TASK PROMPT:
Copy every line of text in the data below word for word, leaving the pictures out of your answer.

INPUT FOR THIS TASK:
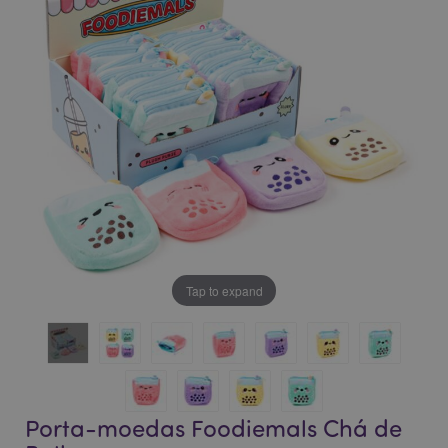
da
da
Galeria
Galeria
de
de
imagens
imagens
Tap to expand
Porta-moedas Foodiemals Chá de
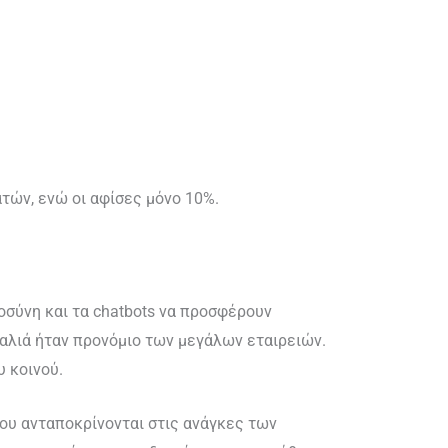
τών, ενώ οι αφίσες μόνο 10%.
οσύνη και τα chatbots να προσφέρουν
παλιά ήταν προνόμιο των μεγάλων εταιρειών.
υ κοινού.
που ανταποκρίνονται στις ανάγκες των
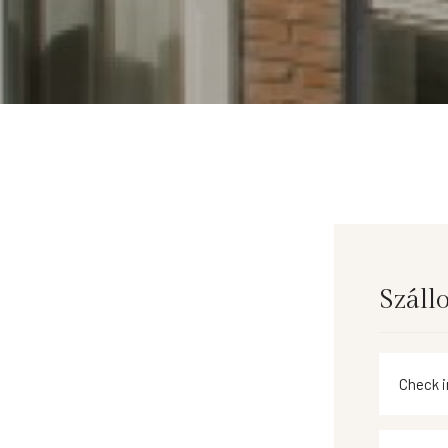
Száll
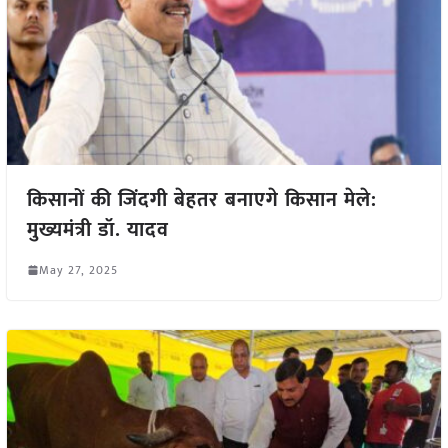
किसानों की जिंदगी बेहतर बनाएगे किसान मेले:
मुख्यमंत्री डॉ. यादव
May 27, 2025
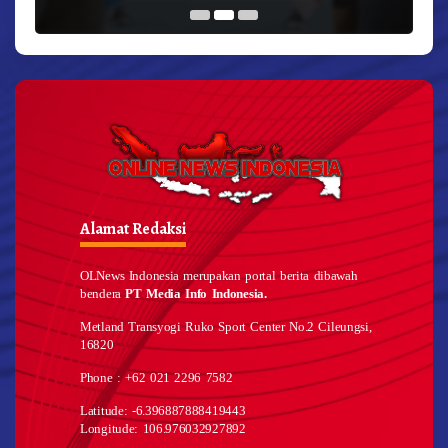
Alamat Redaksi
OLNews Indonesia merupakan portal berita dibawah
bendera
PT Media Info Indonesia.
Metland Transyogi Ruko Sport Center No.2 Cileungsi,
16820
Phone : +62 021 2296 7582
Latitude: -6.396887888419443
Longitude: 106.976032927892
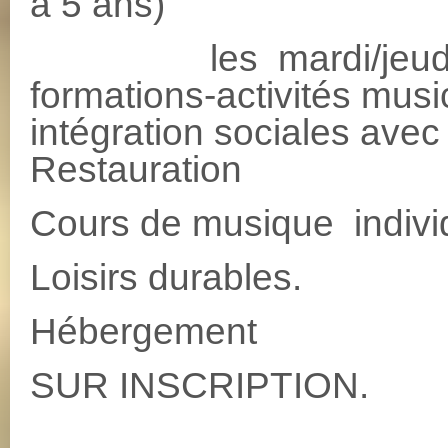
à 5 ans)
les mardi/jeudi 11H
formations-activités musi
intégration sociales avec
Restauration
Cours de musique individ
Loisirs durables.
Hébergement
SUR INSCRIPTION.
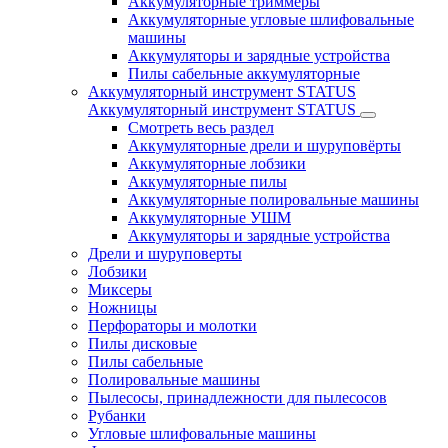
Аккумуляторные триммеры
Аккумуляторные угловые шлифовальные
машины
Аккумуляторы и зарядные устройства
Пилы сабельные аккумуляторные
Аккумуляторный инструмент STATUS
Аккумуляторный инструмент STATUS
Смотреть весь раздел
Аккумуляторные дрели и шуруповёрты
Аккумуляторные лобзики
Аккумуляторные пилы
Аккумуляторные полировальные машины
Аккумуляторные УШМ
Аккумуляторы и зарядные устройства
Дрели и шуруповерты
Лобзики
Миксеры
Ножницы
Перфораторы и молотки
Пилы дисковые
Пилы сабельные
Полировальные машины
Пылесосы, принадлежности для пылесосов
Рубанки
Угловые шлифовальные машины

EXPECTED ANSWER:
da
da
Galeria
Galeria
de
de
imagens
imagens
Tap to expand
Porta-moedas Foodiemals Chá de
τών, ενώ οι αφίσες μόνο 10%.
οσύνη και τα chatbots να προσφέρουν
παλιά ήταν προνόμιο των μεγάλων εταιρειών.
υ κοινού.
που ανταποκρίνονται στις ανάγκες των
Száll
किसानों की जिंदगी बेहतर बनाएगे किसान मेले:
मुख्यमंत्री डॉ. यादव
May 27, 2025
Alamat Redaksi
OLNews Indonesia merupakan portal berita dibawah
bendera
PT Media Info Indonesia.
Metland Transyogi Ruko Sport Center No.2 Cileungsi,
16820
Phone : +62 021 2296 7582
Latitude: -6.396887888419443
Longitude: 106.976032927892
à 5 ans)
les mardi/jeudi 11H
formations-activités musi
intégration sociales avec
Restauration
Cours de musique individ
Loisirs durables.
Hébergement
SUR INSCRIPTION.
Аккумуляторные триммеры
Аккумуляторные угловые шлифовальные
машины
Аккумуляторы и зарядные устройства
Пилы сабельные аккумуляторные
Аккумуляторный инструмент STATUS
Аккумуляторный инструмент STATUS
Смотреть весь раздел
Аккумуляторные дрели и шуруповёрты
Аккумуляторные лобзики
Аккумуляторные пилы
Аккумуляторные полировальные машины
Аккумуляторные УШМ
Аккумуляторы и зарядные устройства
Дрели и шуруповерты
Лобзики
Миксеры
Ножницы
Перфораторы и молотки
Пилы дисковые
Пилы сабельные
Полировальные машины
Пылесосы, принадлежности для пылесосов
Рубанки
Угловые шлифовальные машины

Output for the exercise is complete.